Some random thoughts about software development teams
Teams should be the core entity. The primary unit of work within an engineering team.
Teams should be cross-functional: all needed roles should be there – and when I say all, I mean every role – not only coding. The customer should be there. If not possible, a customer advocate (say, a Product Owner) is a valid, common alternative.
Software teams should focus on producing running, working, and tested code as soon as possible.
Every week better than every month, every day better than every week. Every hour better than every day. As. Soon. As. Possible.
The value provided through delivered software should be aligned with whatever goal the team is trying to achieve. Teams should have product-focused conversations. Getting closer to goals in a sustainable pace should be the center of every discussion.
The software should be clean, its design should be simple so that it can evolve freely. The team should always design and code for today and not for tomorrow. Refactor should occur relentlessly. Slow is smooth, smooth is fast.
They should be stable. There’s sooo much benefit in having a stable team over a period of time. This is where accountability, ownership, and predictability grows. It is the only time I’ve seen a team run like a well-oiled machine. Stable teams over project teams.
Does it mean teams should never change? No, it doesn’t.

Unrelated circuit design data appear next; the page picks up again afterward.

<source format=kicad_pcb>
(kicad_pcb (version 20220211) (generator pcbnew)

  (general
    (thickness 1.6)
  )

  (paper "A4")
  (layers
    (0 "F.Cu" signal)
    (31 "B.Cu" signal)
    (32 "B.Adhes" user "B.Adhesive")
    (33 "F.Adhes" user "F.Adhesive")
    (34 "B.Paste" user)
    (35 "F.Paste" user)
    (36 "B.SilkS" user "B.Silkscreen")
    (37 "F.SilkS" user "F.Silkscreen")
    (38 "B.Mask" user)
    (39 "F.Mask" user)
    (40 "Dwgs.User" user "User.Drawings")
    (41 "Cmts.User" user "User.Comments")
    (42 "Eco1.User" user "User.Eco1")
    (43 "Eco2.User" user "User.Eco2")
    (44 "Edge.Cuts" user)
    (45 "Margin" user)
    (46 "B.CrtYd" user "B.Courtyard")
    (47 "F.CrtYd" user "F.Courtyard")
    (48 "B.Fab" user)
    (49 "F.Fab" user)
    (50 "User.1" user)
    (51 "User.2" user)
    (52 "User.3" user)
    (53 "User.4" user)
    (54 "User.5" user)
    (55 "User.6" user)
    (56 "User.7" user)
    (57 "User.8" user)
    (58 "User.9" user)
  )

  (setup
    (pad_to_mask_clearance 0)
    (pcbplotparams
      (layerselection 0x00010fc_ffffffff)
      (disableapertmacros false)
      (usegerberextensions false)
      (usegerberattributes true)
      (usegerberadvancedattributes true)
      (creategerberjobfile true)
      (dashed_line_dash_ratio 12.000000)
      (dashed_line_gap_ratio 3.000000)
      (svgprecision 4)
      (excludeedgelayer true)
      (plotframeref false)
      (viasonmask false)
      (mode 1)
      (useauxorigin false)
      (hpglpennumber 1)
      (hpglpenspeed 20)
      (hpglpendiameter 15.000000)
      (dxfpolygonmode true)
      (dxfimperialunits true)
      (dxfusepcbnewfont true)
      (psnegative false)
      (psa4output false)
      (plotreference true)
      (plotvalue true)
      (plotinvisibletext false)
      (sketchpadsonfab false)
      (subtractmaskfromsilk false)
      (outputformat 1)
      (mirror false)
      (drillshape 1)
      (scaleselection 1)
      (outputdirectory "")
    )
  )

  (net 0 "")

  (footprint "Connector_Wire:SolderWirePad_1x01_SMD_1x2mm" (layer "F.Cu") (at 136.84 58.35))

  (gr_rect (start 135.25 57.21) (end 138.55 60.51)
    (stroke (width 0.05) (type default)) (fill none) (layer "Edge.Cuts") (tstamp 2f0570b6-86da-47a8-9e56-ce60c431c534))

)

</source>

Does it mean team stability should be a top priority? From my point of view, it should.
Does it mean teams should have a voice when decisions are made about the team itself? Oh, folks, yes it does. Sure it does. A team’s autonomy diminishes after each imposed decision.

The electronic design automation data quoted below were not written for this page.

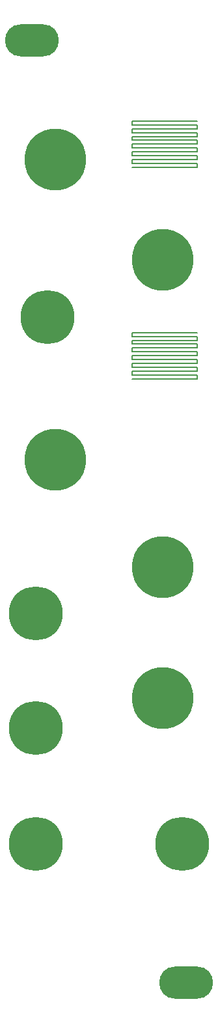
<source format=gbr>
%TF.GenerationSoftware,KiCad,Pcbnew,5.1.9+dfsg1-1~bpo10+1*%
%TF.CreationDate,2022-03-11T22:20:48+08:00*%
%TF.ProjectId,MiniVCF v1.1 - Front,4d696e69-5643-4462-9076-312e31202d20,rev?*%
%TF.SameCoordinates,Original*%
%TF.FileFunction,Soldermask,Top*%
%TF.FilePolarity,Negative*%
%FSLAX46Y46*%
G04 Gerber Fmt 4.6, Leading zero omitted, Abs format (unit mm)*
G04 Created by KiCad (PCBNEW 5.1.9+dfsg1-1~bpo10+1) date 2022-03-11 22:20:48*
%MOMM*%
%LPD*%
G01*
G04 APERTURE LIST*
%ADD10C,0.150000*%
%ADD11O,7.000000X4.200000*%
%ADD12C,7.000000*%
%ADD13C,8.000000*%
G04 APERTURE END LIST*
D10*
X66500000Y-86500000D02*
X58000000Y-86500000D01*
X66500000Y-85500000D02*
X58000000Y-85500000D01*
X58000000Y-84500000D02*
X58000000Y-84000000D01*
X66500000Y-86000000D02*
X66500000Y-85500000D01*
X58000000Y-85500000D02*
X58000000Y-85000000D01*
X58000000Y-85000000D02*
X66500000Y-85000000D01*
X66500000Y-84000000D02*
X66500000Y-83500000D01*
X66500000Y-84500000D02*
X58000000Y-84500000D01*
X66500000Y-82000000D02*
X66500000Y-81500000D01*
X58000000Y-86000000D02*
X66500000Y-86000000D01*
X66500000Y-87000000D02*
X66500000Y-86500000D01*
X58000000Y-81500000D02*
X58000000Y-81000000D01*
X58000000Y-82000000D02*
X66500000Y-82000000D01*
X58000000Y-84000000D02*
X66500000Y-84000000D01*
X58000000Y-83000000D02*
X66500000Y-83000000D01*
X58000000Y-83500000D02*
X58000000Y-83000000D01*
X58000000Y-81000000D02*
X66500000Y-81000000D01*
X58000000Y-82500000D02*
X58000000Y-82000000D01*
X66500000Y-82500000D02*
X58000000Y-82500000D01*
X66500000Y-83000000D02*
X66500000Y-82500000D01*
X66500000Y-85000000D02*
X66500000Y-84500000D01*
X66500000Y-81500000D02*
X58000000Y-81500000D01*
X66500000Y-83500000D02*
X58000000Y-83500000D01*
X58000000Y-87000000D02*
X66500000Y-87000000D01*
X58000000Y-86500000D02*
X58000000Y-86000000D01*
X58000000Y-53500000D02*
X66500000Y-53500000D01*
X58000000Y-54000000D02*
X58000000Y-53500000D01*
X66500000Y-54000000D02*
X58000000Y-54000000D01*
X66500000Y-54500000D02*
X66500000Y-54000000D01*
X58000000Y-54500000D02*
X66500000Y-54500000D01*
X58000000Y-55000000D02*
X58000000Y-54500000D01*
X66500000Y-55000000D02*
X58000000Y-55000000D01*
X66500000Y-55500000D02*
X66500000Y-55000000D01*
X58000000Y-55500000D02*
X66500000Y-55500000D01*
X58000000Y-56000000D02*
X58000000Y-55500000D01*
X66500000Y-56000000D02*
X58000000Y-56000000D01*
X66500000Y-56500000D02*
X66500000Y-56000000D01*
X58000000Y-56500000D02*
X66500000Y-56500000D01*
X58000000Y-57000000D02*
X58000000Y-56500000D01*
X66500000Y-57000000D02*
X58000000Y-57000000D01*
X66500000Y-57500000D02*
X66500000Y-57000000D01*
X58000000Y-57500000D02*
X66500000Y-57500000D01*
X58000000Y-58000000D02*
X58000000Y-57500000D01*
X66500000Y-58000000D02*
X58000000Y-58000000D01*
X66500000Y-58500000D02*
X66500000Y-58000000D01*
X58000000Y-58500000D02*
X66500000Y-58500000D01*
X58000000Y-59000000D02*
X58000000Y-58500000D01*
X66500000Y-59000000D02*
X58000000Y-59000000D01*
X66500000Y-59500000D02*
X66500000Y-59000000D01*
X58000000Y-59500000D02*
X66500000Y-59500000D01*
D11*
%TO.C,REF\u002A\u002A*%
X65000000Y-165500000D03*
X45000000Y-43000000D03*
%TD*%
D12*
%TO.C,REF\u002A\u002A*%
X47000000Y-79000000D03*
%TD*%
D13*
%TO.C,REF\u002A\u002A*%
X48000000Y-97500000D03*
%TD*%
%TO.C,REF\u002A\u002A*%
X62000000Y-71500000D03*
%TD*%
%TO.C,REF\u002A\u002A*%
X48000000Y-58500000D03*
%TD*%
%TO.C,REF\u002A\u002A*%
X62000000Y-111500000D03*
%TD*%
%TO.C,REF\u002A\u002A*%
X62000000Y-128500000D03*
%TD*%
D12*
%TO.C,REF\u002A\u002A*%
X45500000Y-117500000D03*
%TD*%
%TO.C,REF\u002A\u002A*%
X45500000Y-132400000D03*
%TD*%
%TO.C,REF\u002A\u002A*%
X45500000Y-147500000D03*
%TD*%
%TO.C,REF\u002A\u002A*%
X64500000Y-147500000D03*
%TD*%
M02*

</source>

I’d rather have a team change its goals rather than split its members apart.
The Big Picture
Teams should not forget the big picture. They do not live in isolation – there might be other teams, other goals, urgencies. Yet, they should be the ones figuring out the best way to help the organization move forward.
Make sure teams have a purpose, enough autonomy, and hunger for mastery.
Say it louder! Make sure their purpose is clear, and over-comunicate it. Can’t stress this enough. Autonomy without purpose is like running in circles. You might see some sort of movement, but it will get you so far.
Also: a team should know the constraints they work with. What is the team supposed to do? What’s its goal? What are the organization expectations of it? What’s the circle of competence people is expecting from it?
Take this with a grain of salt, it is not The Truth™. This is just me yelling at clouds.